Antarctica


Home Of Frosty Cold Climate


      The freezing continent around the South Pole is called Antarctica. This region, at the bottom of the world, is larger in area than the United States and Mexico combined. It is a cold and forbidding land that has no permanent human population and is almost devoid of animal or plant life. Signs of life only teems in the oceans bordering Antarctica.

        Antarctica is the coldest continent. The world's record low temperature of -89.2° C was recorded there. The mean annual temperature of the interior is -57° C. The coast is warmer. Monthly mean temperatures at McMurdo Station range from -28° C in August to -3° C in January. Along the Antarctic Peninsula temperatures have been as high as 15° C.

       Because it is such a large area of extreme cold, Antarctica plays an important role in global atmospheric circulation. In the tropics the sun warms the air, causing it to rise and move toward the poles. When these air masses arrive over Antarctica, they cool, become heavier, and fall from the high interior of the continent toward the sea, making some Antarctic coasts the windiest places in the world. Winds on the Adelie Coast in the winter of 1912 to 1913 averaged 64 kilometres per hour 64 percent of the time, and gusts of nearly 320 kilometres per hour have been recorded. Antarctica's interior is one of the world's major cold deserts. Precipitation (if melted) averages only 2.5 to 5 centimetres a year.

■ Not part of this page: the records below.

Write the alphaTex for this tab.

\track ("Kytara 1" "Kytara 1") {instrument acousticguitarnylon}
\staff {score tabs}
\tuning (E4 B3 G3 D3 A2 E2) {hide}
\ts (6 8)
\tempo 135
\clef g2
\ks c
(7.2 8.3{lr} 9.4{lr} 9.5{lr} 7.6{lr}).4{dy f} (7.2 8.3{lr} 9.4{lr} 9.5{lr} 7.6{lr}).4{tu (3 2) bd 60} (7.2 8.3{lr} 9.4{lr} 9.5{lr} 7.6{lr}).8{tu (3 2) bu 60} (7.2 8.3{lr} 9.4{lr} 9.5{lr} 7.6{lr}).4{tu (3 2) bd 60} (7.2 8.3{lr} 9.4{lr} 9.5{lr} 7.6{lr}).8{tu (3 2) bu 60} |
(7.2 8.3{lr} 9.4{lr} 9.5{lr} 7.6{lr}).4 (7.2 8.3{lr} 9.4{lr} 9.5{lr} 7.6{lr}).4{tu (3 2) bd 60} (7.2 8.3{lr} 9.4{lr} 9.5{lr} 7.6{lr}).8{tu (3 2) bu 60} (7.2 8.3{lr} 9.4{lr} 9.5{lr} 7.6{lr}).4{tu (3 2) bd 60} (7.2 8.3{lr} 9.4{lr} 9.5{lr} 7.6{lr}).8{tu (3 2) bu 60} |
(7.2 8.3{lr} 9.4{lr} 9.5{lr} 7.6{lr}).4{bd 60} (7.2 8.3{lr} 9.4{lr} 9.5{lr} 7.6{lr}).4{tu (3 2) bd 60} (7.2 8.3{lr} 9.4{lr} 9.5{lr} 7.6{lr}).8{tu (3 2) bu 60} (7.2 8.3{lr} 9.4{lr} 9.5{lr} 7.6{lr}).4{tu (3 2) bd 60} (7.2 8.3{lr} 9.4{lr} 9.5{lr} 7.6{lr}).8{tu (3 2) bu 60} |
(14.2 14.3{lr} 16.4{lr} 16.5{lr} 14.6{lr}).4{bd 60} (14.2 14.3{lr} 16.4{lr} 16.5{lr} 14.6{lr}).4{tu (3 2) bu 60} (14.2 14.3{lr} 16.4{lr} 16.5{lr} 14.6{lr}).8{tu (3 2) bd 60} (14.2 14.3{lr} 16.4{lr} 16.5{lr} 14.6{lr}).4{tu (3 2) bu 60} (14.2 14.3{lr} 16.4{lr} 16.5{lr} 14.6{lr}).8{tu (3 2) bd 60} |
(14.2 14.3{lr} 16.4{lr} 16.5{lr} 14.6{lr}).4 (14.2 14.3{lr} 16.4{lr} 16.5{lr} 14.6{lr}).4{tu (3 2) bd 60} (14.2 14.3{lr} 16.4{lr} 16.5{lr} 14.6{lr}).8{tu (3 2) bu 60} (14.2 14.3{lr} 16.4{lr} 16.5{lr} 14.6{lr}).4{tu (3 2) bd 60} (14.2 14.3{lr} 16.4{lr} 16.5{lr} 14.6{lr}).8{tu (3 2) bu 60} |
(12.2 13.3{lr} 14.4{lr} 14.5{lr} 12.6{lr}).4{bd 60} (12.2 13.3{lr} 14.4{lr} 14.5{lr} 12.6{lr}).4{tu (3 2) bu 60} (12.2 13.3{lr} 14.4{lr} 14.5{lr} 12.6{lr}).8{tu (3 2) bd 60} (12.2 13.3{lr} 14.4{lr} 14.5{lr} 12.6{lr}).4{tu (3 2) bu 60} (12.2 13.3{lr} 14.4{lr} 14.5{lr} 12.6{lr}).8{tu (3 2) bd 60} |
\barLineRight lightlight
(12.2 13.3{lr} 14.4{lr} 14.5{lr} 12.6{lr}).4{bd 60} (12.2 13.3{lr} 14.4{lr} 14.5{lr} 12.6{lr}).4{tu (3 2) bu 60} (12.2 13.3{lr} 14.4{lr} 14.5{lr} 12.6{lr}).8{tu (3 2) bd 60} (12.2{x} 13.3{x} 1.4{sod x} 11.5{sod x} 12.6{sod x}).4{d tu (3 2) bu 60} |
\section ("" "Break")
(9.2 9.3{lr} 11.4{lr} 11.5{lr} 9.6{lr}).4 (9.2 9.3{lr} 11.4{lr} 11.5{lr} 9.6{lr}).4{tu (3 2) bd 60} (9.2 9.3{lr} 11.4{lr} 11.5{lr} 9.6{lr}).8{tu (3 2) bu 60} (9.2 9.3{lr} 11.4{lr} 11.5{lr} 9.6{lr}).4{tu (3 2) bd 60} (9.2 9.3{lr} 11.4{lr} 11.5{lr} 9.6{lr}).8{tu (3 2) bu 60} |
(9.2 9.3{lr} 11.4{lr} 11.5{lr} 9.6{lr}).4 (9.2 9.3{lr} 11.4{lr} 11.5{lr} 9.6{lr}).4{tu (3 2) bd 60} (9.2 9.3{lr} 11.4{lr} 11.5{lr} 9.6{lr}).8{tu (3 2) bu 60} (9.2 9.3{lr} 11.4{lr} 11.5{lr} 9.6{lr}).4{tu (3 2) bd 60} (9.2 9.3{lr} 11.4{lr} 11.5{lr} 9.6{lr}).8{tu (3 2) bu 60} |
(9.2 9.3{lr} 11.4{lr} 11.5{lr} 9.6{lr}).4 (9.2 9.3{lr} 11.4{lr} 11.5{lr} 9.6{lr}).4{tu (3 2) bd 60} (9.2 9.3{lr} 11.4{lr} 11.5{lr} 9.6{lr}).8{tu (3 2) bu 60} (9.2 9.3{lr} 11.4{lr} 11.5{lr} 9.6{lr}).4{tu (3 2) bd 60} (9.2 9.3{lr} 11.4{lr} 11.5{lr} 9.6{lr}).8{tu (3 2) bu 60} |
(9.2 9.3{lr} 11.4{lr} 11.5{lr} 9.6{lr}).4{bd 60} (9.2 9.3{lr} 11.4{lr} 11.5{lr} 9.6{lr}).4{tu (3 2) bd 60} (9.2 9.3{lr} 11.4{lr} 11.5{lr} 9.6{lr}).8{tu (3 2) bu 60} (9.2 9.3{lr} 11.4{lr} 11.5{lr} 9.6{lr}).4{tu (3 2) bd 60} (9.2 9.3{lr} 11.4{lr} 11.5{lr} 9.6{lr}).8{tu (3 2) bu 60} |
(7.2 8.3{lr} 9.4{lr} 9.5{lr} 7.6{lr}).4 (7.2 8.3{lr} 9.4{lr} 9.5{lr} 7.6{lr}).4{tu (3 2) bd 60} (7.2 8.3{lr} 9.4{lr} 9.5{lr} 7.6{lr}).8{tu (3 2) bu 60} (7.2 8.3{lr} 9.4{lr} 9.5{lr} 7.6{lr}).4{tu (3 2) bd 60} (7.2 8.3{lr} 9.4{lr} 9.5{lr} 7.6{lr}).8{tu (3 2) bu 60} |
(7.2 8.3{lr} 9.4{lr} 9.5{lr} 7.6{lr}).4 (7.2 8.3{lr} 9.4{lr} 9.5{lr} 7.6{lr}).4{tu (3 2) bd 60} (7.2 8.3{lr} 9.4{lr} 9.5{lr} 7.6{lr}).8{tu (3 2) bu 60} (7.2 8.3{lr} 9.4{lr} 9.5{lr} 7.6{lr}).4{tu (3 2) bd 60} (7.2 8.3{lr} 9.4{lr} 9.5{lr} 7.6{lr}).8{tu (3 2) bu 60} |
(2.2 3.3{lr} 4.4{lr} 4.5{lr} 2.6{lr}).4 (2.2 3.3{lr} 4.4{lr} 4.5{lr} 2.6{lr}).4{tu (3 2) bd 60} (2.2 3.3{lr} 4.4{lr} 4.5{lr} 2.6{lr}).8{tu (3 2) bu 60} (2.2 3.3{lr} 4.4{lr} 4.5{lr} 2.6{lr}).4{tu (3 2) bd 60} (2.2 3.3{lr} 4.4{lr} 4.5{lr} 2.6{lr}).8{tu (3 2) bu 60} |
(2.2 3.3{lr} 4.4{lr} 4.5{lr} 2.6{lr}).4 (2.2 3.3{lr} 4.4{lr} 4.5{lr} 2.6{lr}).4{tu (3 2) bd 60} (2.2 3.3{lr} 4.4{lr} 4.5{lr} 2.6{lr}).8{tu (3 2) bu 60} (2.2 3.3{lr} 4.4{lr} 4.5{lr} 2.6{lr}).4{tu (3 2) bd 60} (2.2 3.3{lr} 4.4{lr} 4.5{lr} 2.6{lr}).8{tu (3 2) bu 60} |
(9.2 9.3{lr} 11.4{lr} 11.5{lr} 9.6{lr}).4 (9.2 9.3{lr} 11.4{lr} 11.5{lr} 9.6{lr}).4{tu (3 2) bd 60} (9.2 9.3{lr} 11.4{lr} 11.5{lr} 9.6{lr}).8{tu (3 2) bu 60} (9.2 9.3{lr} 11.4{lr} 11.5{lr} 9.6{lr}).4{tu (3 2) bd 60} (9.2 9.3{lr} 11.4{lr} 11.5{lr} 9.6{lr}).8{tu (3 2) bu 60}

Endangered Species in Antarctica

       The first people to make money by going to Antarctica were whalers and sealers, who first crossed the Antarctic Convergence in 1778. Seal hunters began catching Antarctic seals for their oil and fur in the early 1790s. Fur seals and then elephant seals were reduced almost to extinction by the mid-1800s, at which point the sealers finally stopped their Antarctic hunts. The populations of fur and elephant seals once again began growing. In 1978, the nations interested in Antarctica agreed to prohibit the taking of fur, elephant, and Ross seals. This pact also limits the annual catch of crabeater, leopard, and Weddell seals. But no seal hunting has taken place in Antarctica since 1964.

        Whaling began in Antarctic waters in the 19th century. The industry enlarged greatly in the early 1900s, when steamships, harpoon guns, and shore processing stations, notably at South Georgia, were introduced. During the 1912-13 season 10,760 whales were caught. After that time nearly all the whales caught in the world were caught in Antarctic waters. In 1931, a peak year, 40,199 whales were caught in the Antarctic, while only 1,124 were caught in the rest of the world. So many whales were caught that their numbers declined, just as had those of the seals. The industry declined after 1960. In the 1980-81 season fewer than 6,000 whales were caught in the Antarctic; all were minke whales, a relatively small-sized species also called the lesser rorqual.

      Commercial fishing was begun by the Soviet Union in 1967. In 1971 a Soviet fleet of 40 trawlers and support ships in the southern ocean landed an estimated 300,000 tons mostly cod, herring, and whiting. Today fleets of other nations, mainly Japan and Norway, also fish the waters. Krill fishing began in the early 1970s, and by 1980 the Soviet Union and Japan were taking about 100,000 tons a year for use as a shrimp substitute and animal feed. Some scientists believe that huge amounts of krill could be harvested from the Antarctic, enough to double the worldwide catch of seafood. But much remains to be learned about the biology and population of krill to know how much damage would be done by huge harvests.

         In 1982, the nations that were interested in Antarctica set up a scientific committee to study the Antarctic ecosystem and a commission to set catch limits. The nations wanted to protect the unique ecosystem and to avoid any activities that had already reduced the numbers of whales and seals in the area.